The Ethical Aftermath of the Planned Parenthood Shooting
On Friday, November 27th, a man named Robert Lewis Dear Jr. entered a Planned Parenthood in Colorado Springs, Colorado, with a semiautomatic rifle. He killed three people: a police officer and two civilians. After hours of a violent standoff with the police, Dear was eventually brought into custody. Though mass shootings have garnered much public discussion recently (after news surfaced that we have had more than one mass shooting per day in 2015), the Planned Parenthood shooting has received a particularly high amount of media attention.
There are several ethical components brought forth by the shooting. Two notable ones are: 1) Should society blame violence on an atmosphere of verbal hostility? 2) Should society view Planned Parenthood as the face of abortion?
Many have argued, like Washington Post Columnist Ruth Marcus, that, “Republicans deserve some blame for the Planned Parenthood shooting.” Marcus argues that, “words- extreme language and overheated representations- have consequences” and that the heated rhetoric that she argues come from some pro-life Republicans inspired Robert Dear’s attack on Planned Parenthood. Father Frank Pravone, the national director of Priests for Life, rejected this accusation in his Op-Ed for Fox News that the pro-life movement would support any violent action. He argues that though the pro-life community consistently condemns all attacks at abortion facilities, they still receive most of the blame. He also rejects the accusation that describing abortion as “child killing” is creating a climate of violence. It is his belief that abortion is murder and to change his language would be abandoning his lifelong attempt to protect unborn babies.

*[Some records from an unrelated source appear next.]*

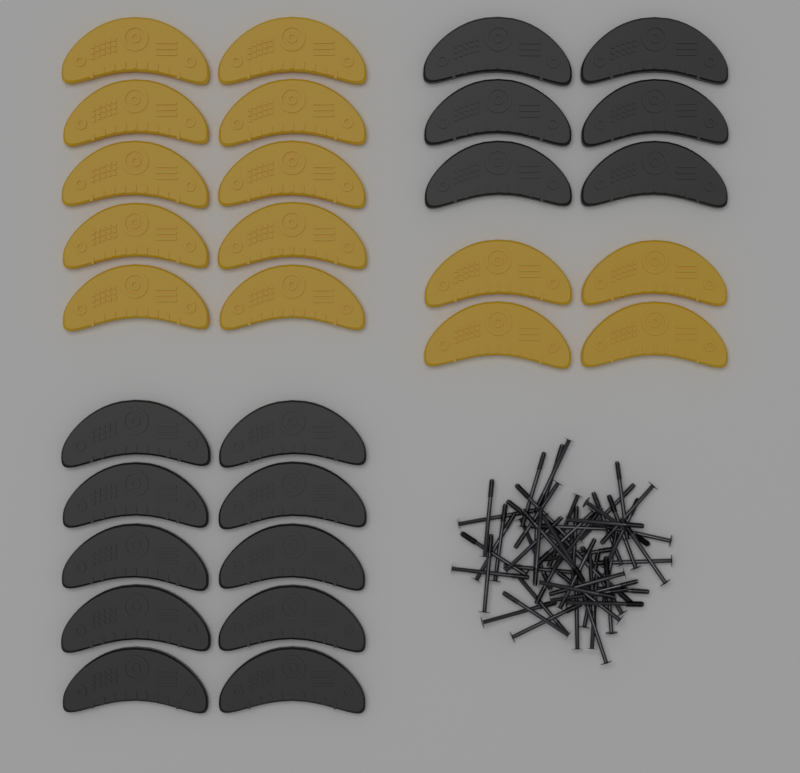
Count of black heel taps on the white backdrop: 16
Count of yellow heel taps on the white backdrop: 14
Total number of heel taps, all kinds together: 30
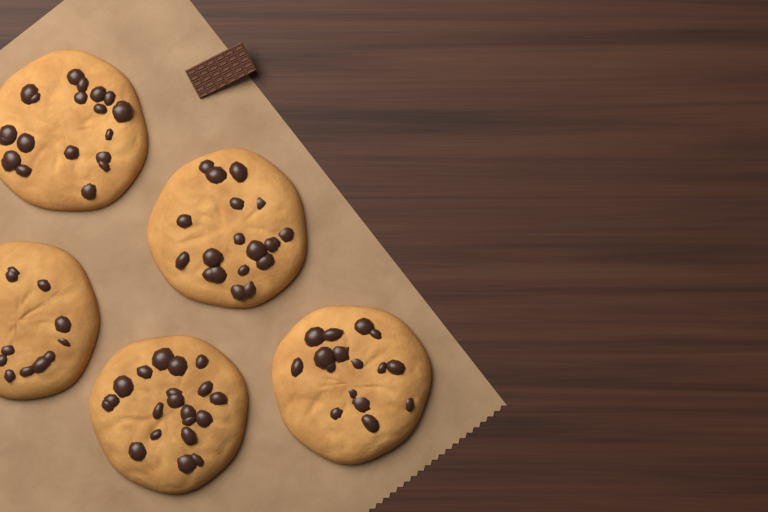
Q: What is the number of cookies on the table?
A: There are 5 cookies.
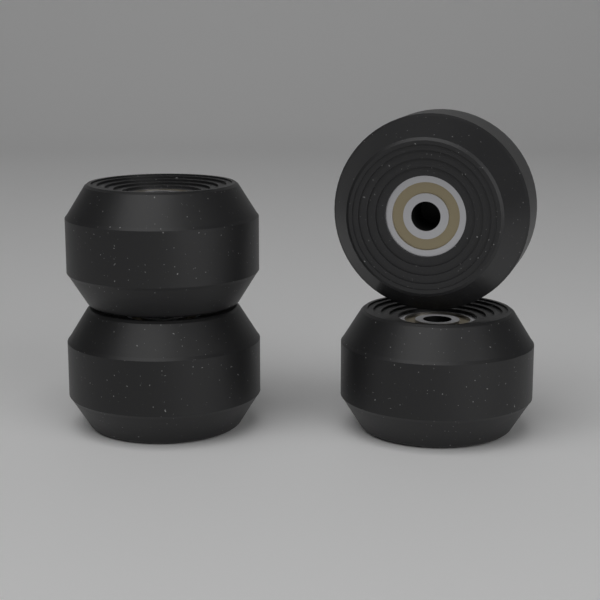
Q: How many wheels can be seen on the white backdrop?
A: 4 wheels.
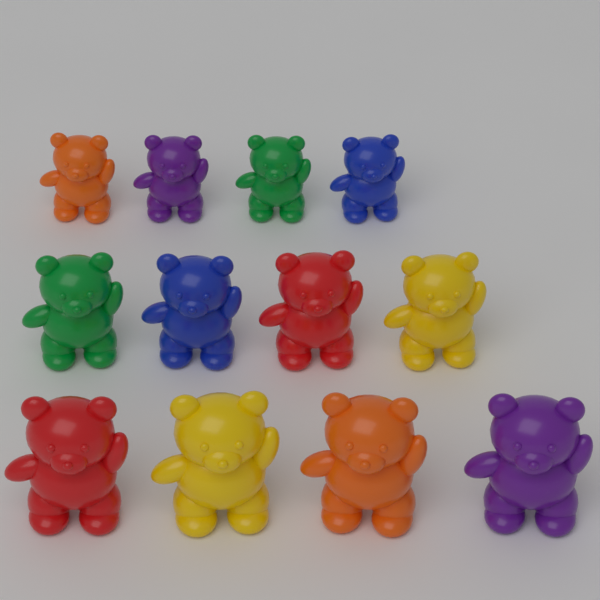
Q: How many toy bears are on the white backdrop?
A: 12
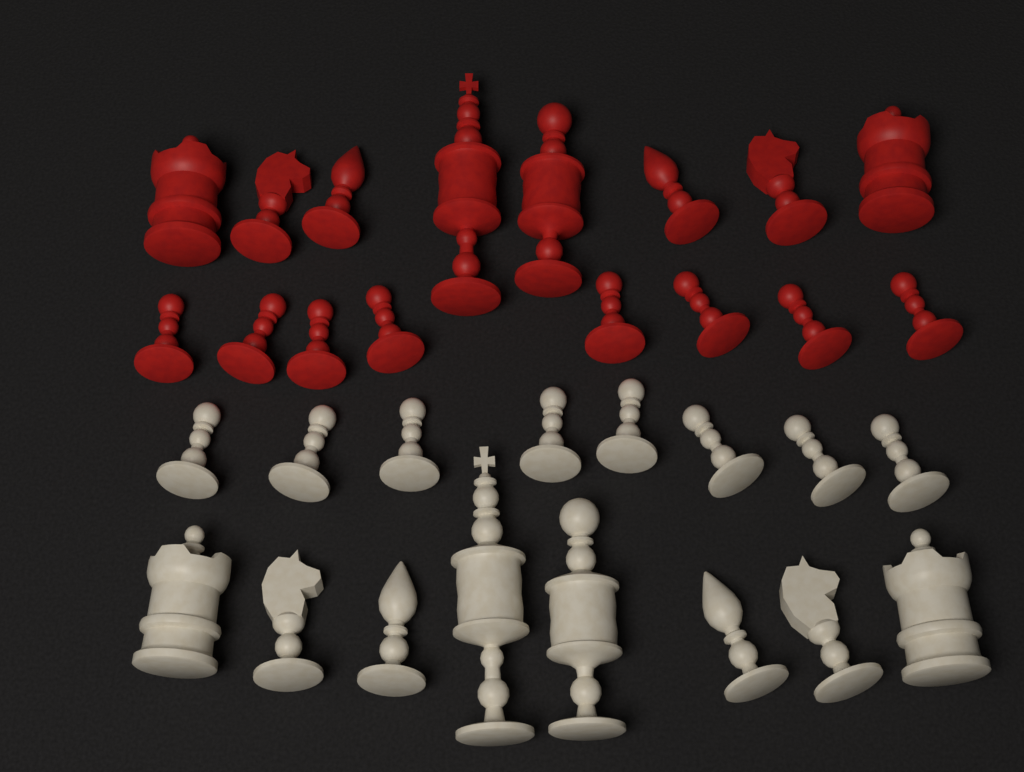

This argument over language leads to the next question. Is the focus on Planned Parenthood as the face of the abortion issue legitimate? Both pro-choice and pro-life advocates seem to have an interest in deflating and inflating, respectively, the importance of Planned Parenthood in regards to abortion services. For example, Planned Parenthood reports that only 3% of their services provided are abortions and have been widely criticized for distorting their numbers to arrive at this number. Similarly, some pro-life advocates responded with a claim that 94% of Planned Parenthood’s pregnancy services are abortions, a claim that is similarly criticized. However, a third party fact checker, Politifact, says the most accurate statistic is that an estimated 12% of Planned Parenthood customers receive abortion. Do these examples of inflating/deflating Planned Parenthood’s abortion services show that we have a tendency to alter the truth to benefit a specific political agenda?
Can language incite violence? If it does, is it ethical to place limitations on language? How do we address our tendency as people to distort facts in order to benefit politically?